* _HOW TO COMPLETE THIS TASK_
Your output should be the listing itself, repeated exactly.

* _RECORDED INFORMATION_
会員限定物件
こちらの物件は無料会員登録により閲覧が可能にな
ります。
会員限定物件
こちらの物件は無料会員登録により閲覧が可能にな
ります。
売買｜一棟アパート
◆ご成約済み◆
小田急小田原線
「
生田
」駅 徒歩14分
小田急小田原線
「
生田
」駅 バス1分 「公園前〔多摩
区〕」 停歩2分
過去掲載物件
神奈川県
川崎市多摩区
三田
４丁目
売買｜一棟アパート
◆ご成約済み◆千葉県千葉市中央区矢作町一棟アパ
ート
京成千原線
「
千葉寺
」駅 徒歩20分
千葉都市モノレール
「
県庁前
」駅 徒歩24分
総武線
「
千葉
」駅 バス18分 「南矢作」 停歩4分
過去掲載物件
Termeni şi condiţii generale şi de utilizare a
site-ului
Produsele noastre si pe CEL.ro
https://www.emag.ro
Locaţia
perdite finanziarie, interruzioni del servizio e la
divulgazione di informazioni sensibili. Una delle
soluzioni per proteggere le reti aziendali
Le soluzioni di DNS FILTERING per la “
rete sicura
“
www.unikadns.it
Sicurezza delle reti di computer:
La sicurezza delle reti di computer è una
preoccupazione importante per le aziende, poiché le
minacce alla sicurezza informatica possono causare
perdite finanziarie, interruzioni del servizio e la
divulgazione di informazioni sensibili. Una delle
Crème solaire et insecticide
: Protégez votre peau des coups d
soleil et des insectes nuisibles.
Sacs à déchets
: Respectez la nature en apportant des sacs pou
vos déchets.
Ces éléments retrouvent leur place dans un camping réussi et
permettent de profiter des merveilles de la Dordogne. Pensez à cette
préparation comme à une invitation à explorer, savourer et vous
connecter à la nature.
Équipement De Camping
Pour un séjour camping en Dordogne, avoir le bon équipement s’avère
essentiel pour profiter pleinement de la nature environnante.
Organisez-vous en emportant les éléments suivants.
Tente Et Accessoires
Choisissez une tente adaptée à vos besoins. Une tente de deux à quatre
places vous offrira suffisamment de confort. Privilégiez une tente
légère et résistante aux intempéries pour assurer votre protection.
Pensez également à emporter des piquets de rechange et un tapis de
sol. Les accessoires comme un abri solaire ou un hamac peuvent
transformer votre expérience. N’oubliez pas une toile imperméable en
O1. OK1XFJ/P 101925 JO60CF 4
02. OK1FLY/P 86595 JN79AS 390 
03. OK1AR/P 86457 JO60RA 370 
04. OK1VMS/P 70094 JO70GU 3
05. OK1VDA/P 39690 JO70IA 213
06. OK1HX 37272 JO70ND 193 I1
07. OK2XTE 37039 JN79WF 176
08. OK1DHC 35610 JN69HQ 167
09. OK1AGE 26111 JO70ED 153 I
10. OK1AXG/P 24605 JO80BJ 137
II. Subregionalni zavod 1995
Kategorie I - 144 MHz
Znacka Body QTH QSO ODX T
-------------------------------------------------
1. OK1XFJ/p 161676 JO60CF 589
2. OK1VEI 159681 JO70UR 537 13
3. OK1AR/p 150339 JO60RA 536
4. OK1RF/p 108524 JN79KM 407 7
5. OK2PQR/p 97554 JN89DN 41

* _SOLUTION FOR THIS PROBLEM_
会員限定物件
こちらの物件は無料会員登録により閲覧が可能にな
ります。
会員限定物件
こちらの物件は無料会員登録により閲覧が可能にな
ります。
売買｜一棟アパート
◆ご成約済み◆
小田急小田原線
「
生田
」駅 徒歩14分
小田急小田原線
「
生田
」駅 バス1分 「公園前〔多摩
区〕」 停歩2分
過去掲載物件
神奈川県
川崎市多摩区
三田
４丁目
売買｜一棟アパート
◆ご成約済み◆千葉県千葉市中央区矢作町一棟アパ
ート
京成千原線
「
千葉寺
」駅 徒歩20分
千葉都市モノレール
「
県庁前
」駅 徒歩24分
総武線
「
千葉
」駅 バス18分 「南矢作」 停歩4分
過去掲載物件
Termeni şi condiţii generale şi de utilizare a
site-ului
Produsele noastre si pe CEL.ro
https://www.emag.ro
Locaţia
perdite finanziarie, interruzioni del servizio e la
divulgazione di informazioni sensibili. Una delle
soluzioni per proteggere le reti aziendali
Le soluzioni di DNS FILTERING per la “
rete sicura
“
www.unikadns.it
Sicurezza delle reti di computer:
La sicurezza delle reti di computer è una
preoccupazione importante per le aziende, poiché le
minacce alla sicurezza informatica possono causare
perdite finanziarie, interruzioni del servizio e la
divulgazione di informazioni sensibili. Una delle
Crème solaire et insecticide
: Protégez votre peau des coups d
soleil et des insectes nuisibles.
Sacs à déchets
: Respectez la nature en apportant des sacs pou
vos déchets.
Ces éléments retrouvent leur place dans un camping réussi et
permettent de profiter des merveilles de la Dordogne. Pensez à cette
préparation comme à une invitation à explorer, savourer et vous
connecter à la nature.
Équipement De Camping
Pour un séjour camping en Dordogne, avoir le bon équipement s’avère
essentiel pour profiter pleinement de la nature environnante.
Organisez-vous en emportant les éléments suivants.
Tente Et Accessoires
Choisissez une tente adaptée à vos besoins. Une tente de deux à quatre
places vous offrira suffisamment de confort. Privilégiez une tente
légère et résistante aux intempéries pour assurer votre protection.
Pensez également à emporter des piquets de rechange et un tapis de
sol. Les accessoires comme un abri solaire ou un hamac peuvent
transformer votre expérience. N’oubliez pas une toile imperméable en
O1. OK1XFJ/P 101925 JO60CF 4
02. OK1FLY/P 86595 JN79AS 390 
03. OK1AR/P 86457 JO60RA 370 
04. OK1VMS/P 70094 JO70GU 3
05. OK1VDA/P 39690 JO70IA 213
06. OK1HX 37272 JO70ND 193 I1
07. OK2XTE 37039 JN79WF 176
08. OK1DHC 35610 JN69HQ 167
09. OK1AGE 26111 JO70ED 153 I
10. OK1AXG/P 24605 JO80BJ 137
II. Subregionalni zavod 1995
Kategorie I - 144 MHz
Znacka Body QTH QSO ODX T
-------------------------------------------------
1. OK1XFJ/p 161676 JO60CF 589
2. OK1VEI 159681 JO70UR 537 13
3. OK1AR/p 150339 JO60RA 536
4. OK1RF/p 108524 JN79KM 407 7
5. OK2PQR/p 97554 JN89DN 41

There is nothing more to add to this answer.